Back in the kitchen I skulked about, finding small tasks and avoiding America’s gaze. ‘You plan to sneak about here all day?’ she said eventually. I buffed the spoon I’d just washed, studied my upside-down reflection. ‘I might not know all the details,’ she said, ‘but I’ll bet you’re the last person who should be shamed by how you look.’
Esperanza Street teemed under a cloudless sky. People moved in drifts downhill towards the market hall, while overhead banners snapped like sails between lamp posts and balloons tugged against their tethers at door handles and railings. In the distance, the public-address system was being tested: Jonah’s voice. The air smelled different, lighter. It smelled of the ocean and of warm asphalt. Gone was the scent of fried pork and hot oil, for Johnny Five Course had wheeled his cart down to the jetty the evening before to be certain of a pitch, a roll of bedding strapped across his counter. On the other side of the street, Abnor’s tea-stall was still in its usual spot, but it was closed up and padlocked and, behind it, Primo’s windows were shuttered.
Halfway down the hill, the stretch of sidewalk outside the Coffee Shak was empty except for Ignacio Sanesteban, who was working away at something on the Shak’s frontage, his movements uncharacteristically quick and jerky. Behind him, still stacked indoors beside the pastry counter, the white plastic sidewalk chairs formed a bright column. Ignacio straightened up as we approached, placed down the wooden board he had just pulled away from the window frame. He stepped towards us, his hands out like a policeman stopping cars. He crunched as he moved and, in the same instant that I recognised the sound, I made out the mound of broken glass behind him on the doorstep, sunlight scattering from its innumerable edges. From it, a trail of dust and shards tracked back into the interior like the tail of a comet. I gaped at the empty frame of the Coffee Shak window, a few glass teeth still protruding in places from the wood, mouthing its belated protest. Ignacio shrugged. He looked me over, his hands on his hips. ‘You gave the other guy a good hiding too, I hope,’ he said.

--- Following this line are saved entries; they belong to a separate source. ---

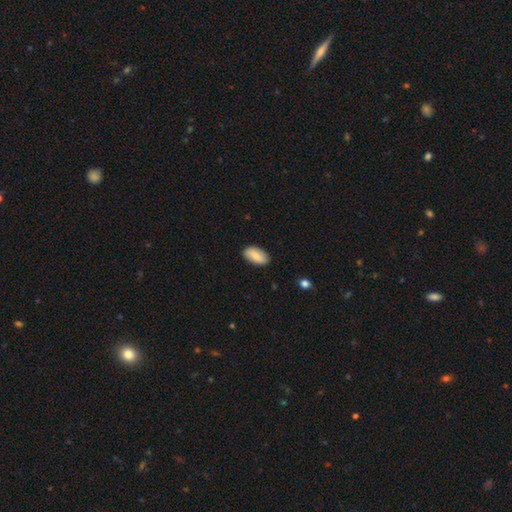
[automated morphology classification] Smooth or featured? Predicted: smooth (p=0.74). How rounded? Predicted: in between (p=0.93). Merging? Predicted: none (p=0.87).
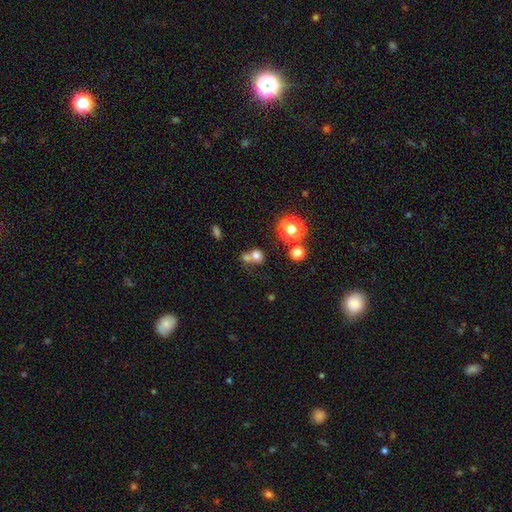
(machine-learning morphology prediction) Q: Smooth or featured?
A: smooth (72%); runner-up: star or artifact (18%)
Q: How rounded?
A: round (73%); runner-up: in between (26%)
Q: Merging?
A: merger (43%); tied with: none (43%)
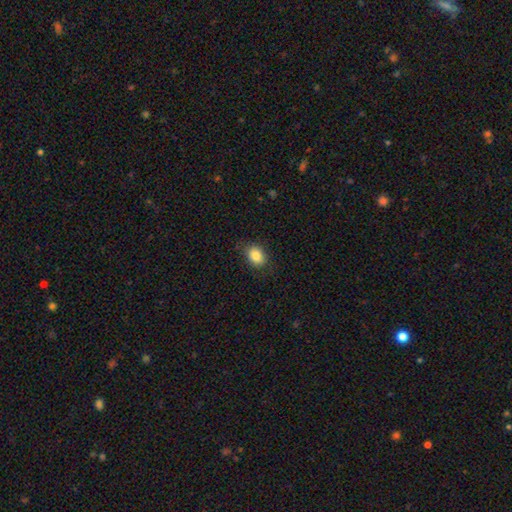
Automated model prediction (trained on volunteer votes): Smooth or featured?
  - smooth: 85% *
  - star or artifact: 9%
  - featured or disk: 6%
How rounded?
  - in between: 64% *
  - round: 35%
  - cigar-shaped: 1%
Merging?
  - none: 83% *
  - minor disturbance: 13%
  - major disturbance: 3%
  - merger: 1%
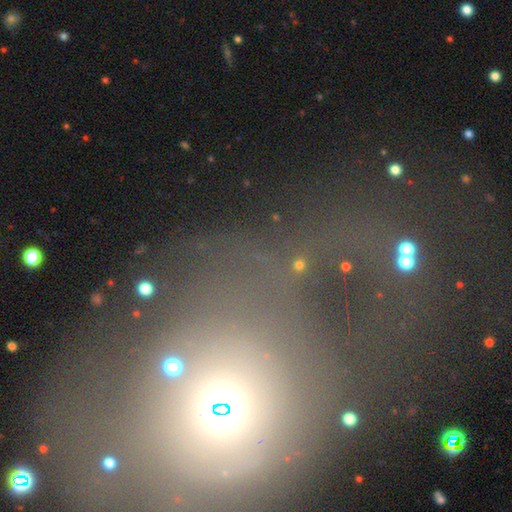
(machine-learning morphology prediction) Smooth or featured: star or artifact — 40% (smooth — 36%)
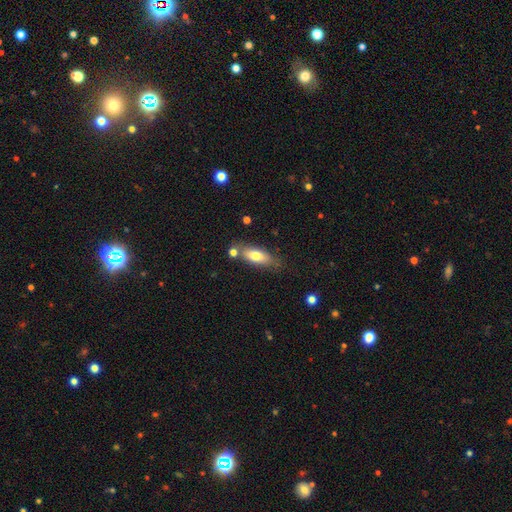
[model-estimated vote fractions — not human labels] A smooth galaxy with no disk features (72%) that is in between round and cigar-shaped (69%).

Vote fractions:
- Smooth or featured? smooth: 72% / featured or disk: 21% / star or artifact: 7%
- How rounded? in between: 69% / cigar-shaped: 29% / round: 3%
- Merging? none: 66% / minor disturbance: 17% / merger: 12% / major disturbance: 4%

‘Looks like a bomb,’ America eyed the broom that leaned up against the doorframe.
I remembered Rico’s voice in the darkness: got another job to get to. ‘You see who did it?’ I said.
‘I got my suspicions. Still, it’s just a window.’ He looked down at my hands. I pushed them into my pockets. ‘Your pop’s been working hard on the rally too, eh? Cowardly way to do it though — get at a man through his kid.’
‘No-names-mentioned wouldn’t be where he is if he did things straight like the rest of us,’ America muttered. Ignacio cast his eyes about the street and, seeing him do it, America added testily, ‘At my age what have I got to be afraid of?’ She threw me a dark look.
‘Want some help?’ I said to Ignacio, hopefully.
‘You don’t need to be near anything sharp right now.’ He turned a piece of glass over with the edge of his sneaker.
‘You better take it easy today, Joseph Santos,’ America glowered at me. She managed to make it sound like a threat. I was disappointed. I’d have liked to stay at the Shak, hear a little Dusty, keep out of sight.